I just wanna run to you
And break off the chains, and throw them away
I just wanna be so much
And shake off the dust that turned me to rust
Sooner than later, I need a saviour

I think I'm such a glutton. I snacked on an entire bar of popping chocolate, a packet of gummy bears, milk tea, and attempted t finish a box of Ferrero Rochers LOL. But my mum came back home from her trip t Malaysia and kept the box after I only managed t eat one zzz. Imagine if she found out what I ate before that.. By this rate I'm eating while studying (or attempting t), I'll balloon into some pig :(

Weird how I'm more awake at such weird hours. I tend t think more during late nights. About the what-ifs and what-nots. A MSN conversation just now made me realize some things. Sometimes, I doubt myself too. I don't know if I'm looking forward for school t resume or not. It's going t be a week, I'm surprisingly patient. Maybe not. But seeing it once or a few times daily pulls me through, and which nobody else is able t comprehend :)

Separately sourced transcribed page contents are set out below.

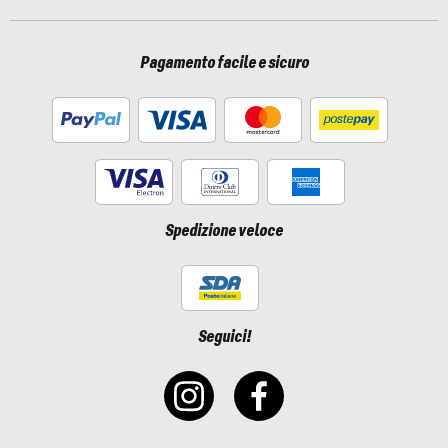
Pagamento facile e sicuro
Spedizione veloce
Seguici!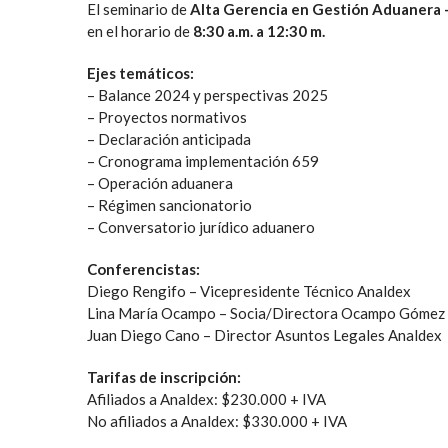
El seminario de
Alta Gerencia en Gestión Aduanera 
en el horario de
8:30 a.m. a 12:30 m.
Ejes temáticos:
– Balance 2024 y perspectivas 2025
– Proyectos normativos
– Declaración anticipada
– Cronograma implementación 659
– Operación aduanera
– Régimen sancionatorio
– Conversatorio jurídico aduanero
Conferencistas:
Diego Rengifo – Vicepresidente Técnico Analdex
Lina María Ocampo – Socia/Directora Ocampo Góme
Juan Diego Cano – Director Asuntos Legales Analdex
Tarifas de inscripción:
Afiliados a Analdex: $230.000 + IVA
No afiliados a Analdex: $330.000 + IVA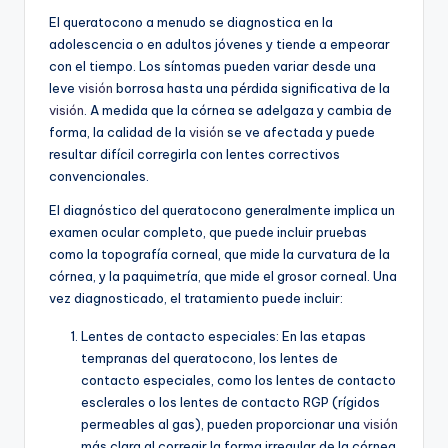
El queratocono a menudo se diagnostica en la
adolescencia o en adultos jóvenes y tiende a empeorar
con el tiempo. Los síntomas pueden variar desde una
leve
visión
borrosa hasta una pérdida significativa de la
visión
. A medida que la córnea se adelgaza y cambia de
forma, la calidad de la
visión
se ve afectada y puede
resultar difícil corregirla con lentes correctivos
convencionales.
El diagnóstico del queratocono generalmente implica un
examen ocular completo, que puede incluir pruebas
como la topografía corneal, que mide la curvatura de la
córnea, y la paquimetría, que mide el grosor corneal. Una
vez diagnosticado, el tratamiento puede incluir:
Lentes de contacto especiales: En las etapas
tempranas del queratocono, los lentes de
contacto especiales, como los lentes de contacto
esclerales o los lentes de contacto RGP (rígidos
permeables al gas), pueden proporcionar una
visión
más clara al corregir la forma irregular de la córnea.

I think I've changed quite abit. I prefer more alone times t myself now. I've curbed down on vulgarities. I think much more now. (How I wish I can apply this t schoolwork though =/) I learnt t appreciate the beauty of certain things.

But one thing I'll never learn.. How t break down those walls and tell what you're thinking. Sometimes you look so sad, but.. idk. You seem yet so positive too.

Feels like I'm falling in love when I'm falling on the bathroom floor



You're a hot mess and I'm falling for you

20090809

Am I the only person not watching NDP..? Nvm shall go see the fireworks on TV later, better than nth. Although I watched it live like 2 weeks ago.

Damn I alr napped on the bed, ate finish an entire giant bar of popping chocolate. There's still Muji milk tea & gummy bears lying on my table ^^ But, I just realized I forgot t eat lunch HAHA. I had my breakfast of roti pratas @ 11.45AM -.-

Zzz how I wish I can become a mugger. It's like a month and a few more days t Promos. )': If you can don't use the comp and study, why can't I? I hate t get distracted so so so much.

Living in the sky with diamonds


Boo. Off t bathe and study soon.

Hot Mess

OMG. I just freaking slacked the entire day away. I am so gonna die next week. All the tests, assignments + Gaga's concert = busy week O:

Went ION Orchard w Bev & Glo earlier on, omg it's damn big we didn't walk upstairs at all cos apparently it's all the damn expensive shops. Zzz am so tired now I wanna shower now but my mum said I'm crazy bathing at such a time. She's going t M'sia tmr/later on t feast ahhh! Have t srsly start studying boohoohoo ):

I NEED T STOP USING THE COMP.

20090808

And I've been feeling like I'm on some sort of merry-go-round



You make me feel like a complete work of art,
When I'm just falling apart
A really nice piece of art

I like the smiles in real life, and the smiley faces in smses :)

So tired now and impending tummyache from Seoul Garden much earlier on.
Off t shit and sleep :)

20090806

'Cause you drank the poison, and I let you in



The ice-cream I told you about a while ago.
Grandma's Apple Pie + Ferrero Indulgence :)



Taste the rainbow :)



Cheap but yummy dinner :)



V :)

---

My ankle is wrapped up again ):

20090805

Tell me that you won't just fade away


I like the way how things are like now.

I don't want t hope for much, cos I don't want t be disappointed, like how I always used t be. Thanks for making me realize many things in life are actually ain't so complicated. Like what you said, I feel much more liberated now :)

20090803

It's playing on repeat, just like when we would meet


I found out that I was, am, and still so supportive throughout.
Maybe it's cos they don't know the facts, like I do so well.

I realize I no longer need you as my motivation.